[The task]: No line before the one containing "Stopray | | |" should appear; that line and all lines after it, through the end of the data, are to be set down exactly.

(Stored data)
*** Block opens ***

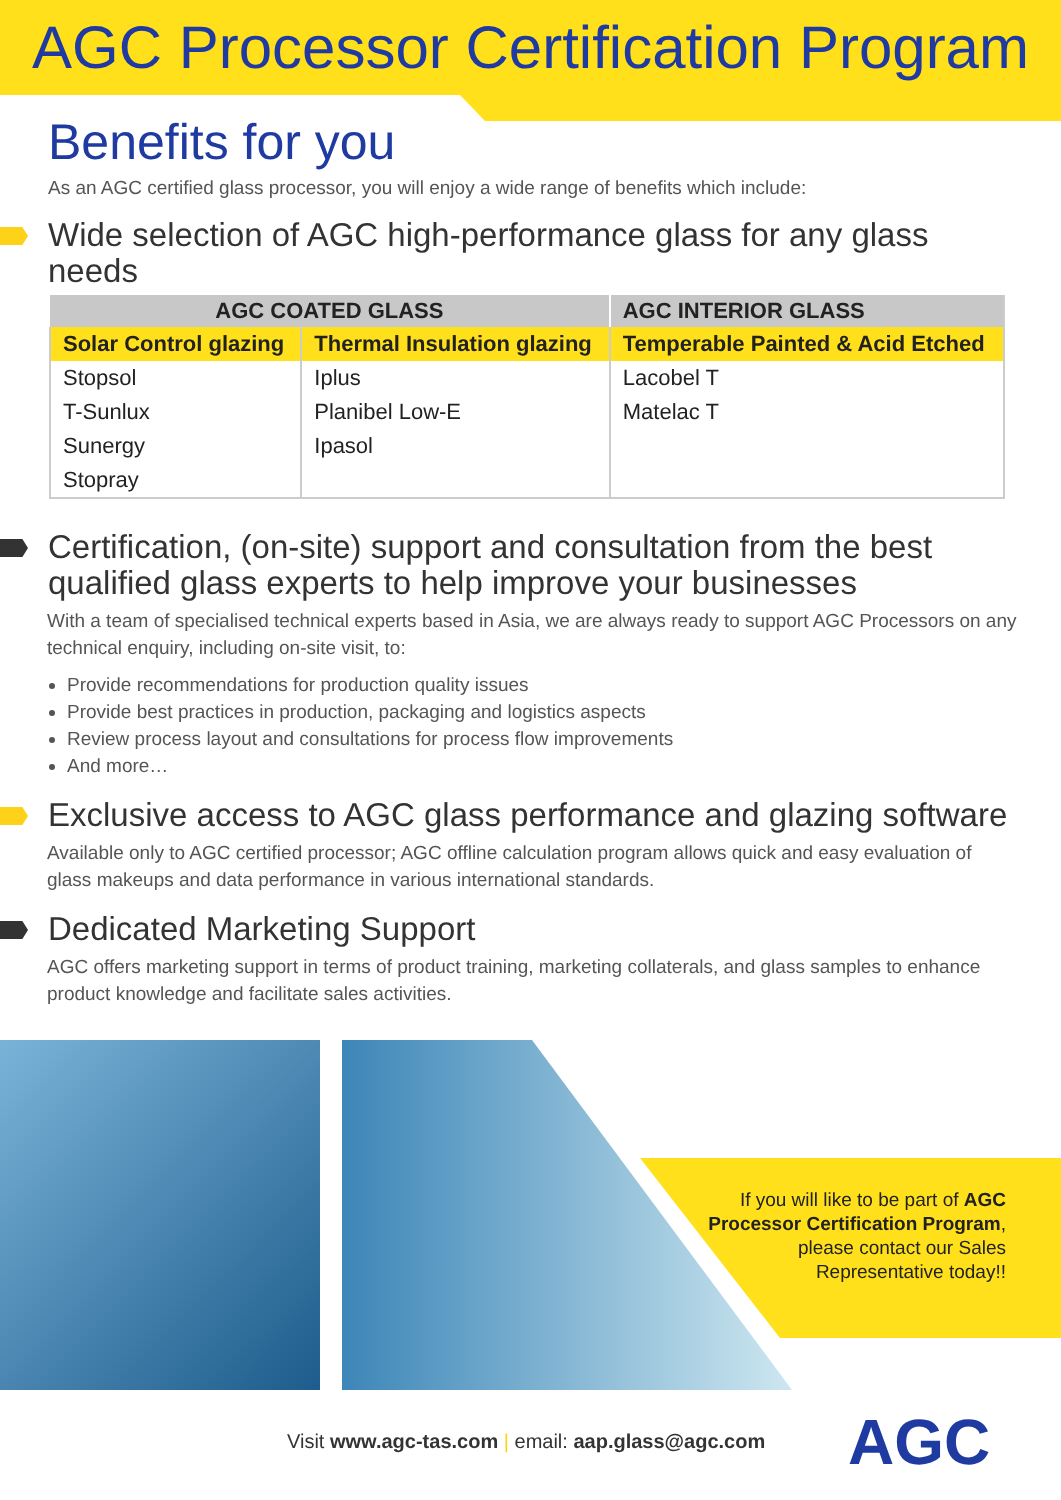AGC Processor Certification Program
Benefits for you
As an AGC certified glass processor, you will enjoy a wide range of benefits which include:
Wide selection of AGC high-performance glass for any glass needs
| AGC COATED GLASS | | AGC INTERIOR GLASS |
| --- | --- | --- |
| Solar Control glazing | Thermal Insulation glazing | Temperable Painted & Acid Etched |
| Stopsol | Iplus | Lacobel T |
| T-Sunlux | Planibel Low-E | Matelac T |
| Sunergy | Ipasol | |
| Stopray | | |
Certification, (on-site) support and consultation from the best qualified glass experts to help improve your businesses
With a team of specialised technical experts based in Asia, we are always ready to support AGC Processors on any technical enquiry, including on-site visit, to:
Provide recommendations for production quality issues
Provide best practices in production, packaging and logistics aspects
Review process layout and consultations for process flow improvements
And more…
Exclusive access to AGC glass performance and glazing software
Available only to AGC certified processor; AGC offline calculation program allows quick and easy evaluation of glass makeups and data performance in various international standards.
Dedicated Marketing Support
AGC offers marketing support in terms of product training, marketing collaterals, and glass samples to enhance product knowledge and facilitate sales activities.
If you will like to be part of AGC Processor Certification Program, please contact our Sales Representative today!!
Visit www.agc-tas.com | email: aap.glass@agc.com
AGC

*** Block closes ***

[Result of the task]:
| Stopray | | |
Certification, (on-site) support and consultation from the best qualified glass experts to help improve your businesses
With a team of specialised technical experts based in Asia, we are always ready to support AGC Processors on any technical enquiry, including on-site visit, to:
Provide recommendations for production quality issues
Provide best practices in production, packaging and logistics aspects
Review process layout and consultations for process flow improvements
And more…
Exclusive access to AGC glass performance and glazing software
Available only to AGC certified processor; AGC offline calculation program allows quick and easy evaluation of glass makeups and data performance in various international standards.
Dedicated Marketing Support
AGC offers marketing support in terms of product training, marketing collaterals, and glass samples to enhance product knowledge and facilitate sales activities.
If you will like to be part of AGC Processor Certification Program, please contact our Sales Representative today!!
Visit www.agc-tas.com | email: aap.glass@agc.com
AGC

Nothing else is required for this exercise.